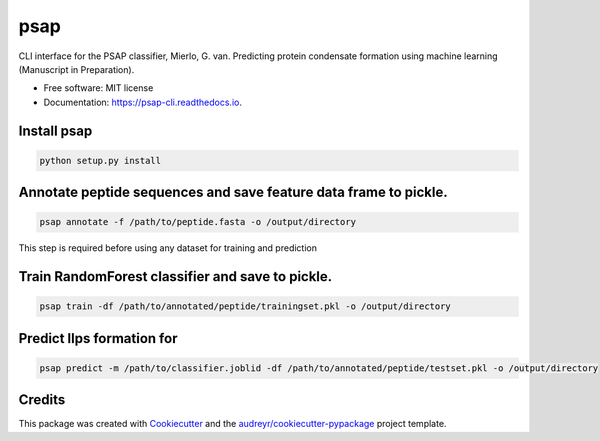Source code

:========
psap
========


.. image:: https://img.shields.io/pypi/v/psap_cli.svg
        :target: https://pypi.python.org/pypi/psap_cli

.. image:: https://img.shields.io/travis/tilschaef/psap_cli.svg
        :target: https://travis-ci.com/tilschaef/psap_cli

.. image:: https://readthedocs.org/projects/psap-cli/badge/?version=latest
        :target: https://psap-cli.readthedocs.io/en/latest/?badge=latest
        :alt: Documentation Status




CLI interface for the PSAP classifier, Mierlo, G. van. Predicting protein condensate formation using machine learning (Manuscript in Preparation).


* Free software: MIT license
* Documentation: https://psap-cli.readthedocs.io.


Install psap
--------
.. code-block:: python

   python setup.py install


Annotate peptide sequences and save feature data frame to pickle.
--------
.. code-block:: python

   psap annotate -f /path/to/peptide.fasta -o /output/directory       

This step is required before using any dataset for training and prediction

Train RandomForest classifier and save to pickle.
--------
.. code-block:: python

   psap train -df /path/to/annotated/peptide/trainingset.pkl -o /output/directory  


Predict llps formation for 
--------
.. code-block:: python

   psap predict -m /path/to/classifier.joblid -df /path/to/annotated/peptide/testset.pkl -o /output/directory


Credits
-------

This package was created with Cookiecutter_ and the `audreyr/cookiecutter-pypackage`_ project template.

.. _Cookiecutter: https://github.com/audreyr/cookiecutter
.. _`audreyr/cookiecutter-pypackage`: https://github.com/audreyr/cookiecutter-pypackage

Problem:
All of the lines above that carry the string "annotated" need to be found and copied.

Task solution:
   psap train -df /path/to/annotated/peptide/trainingset.pkl -o /output/directory  
   psap predict -m /path/to/classifier.joblid -df /path/to/annotated/peptide/testset.pkl -o /output/directory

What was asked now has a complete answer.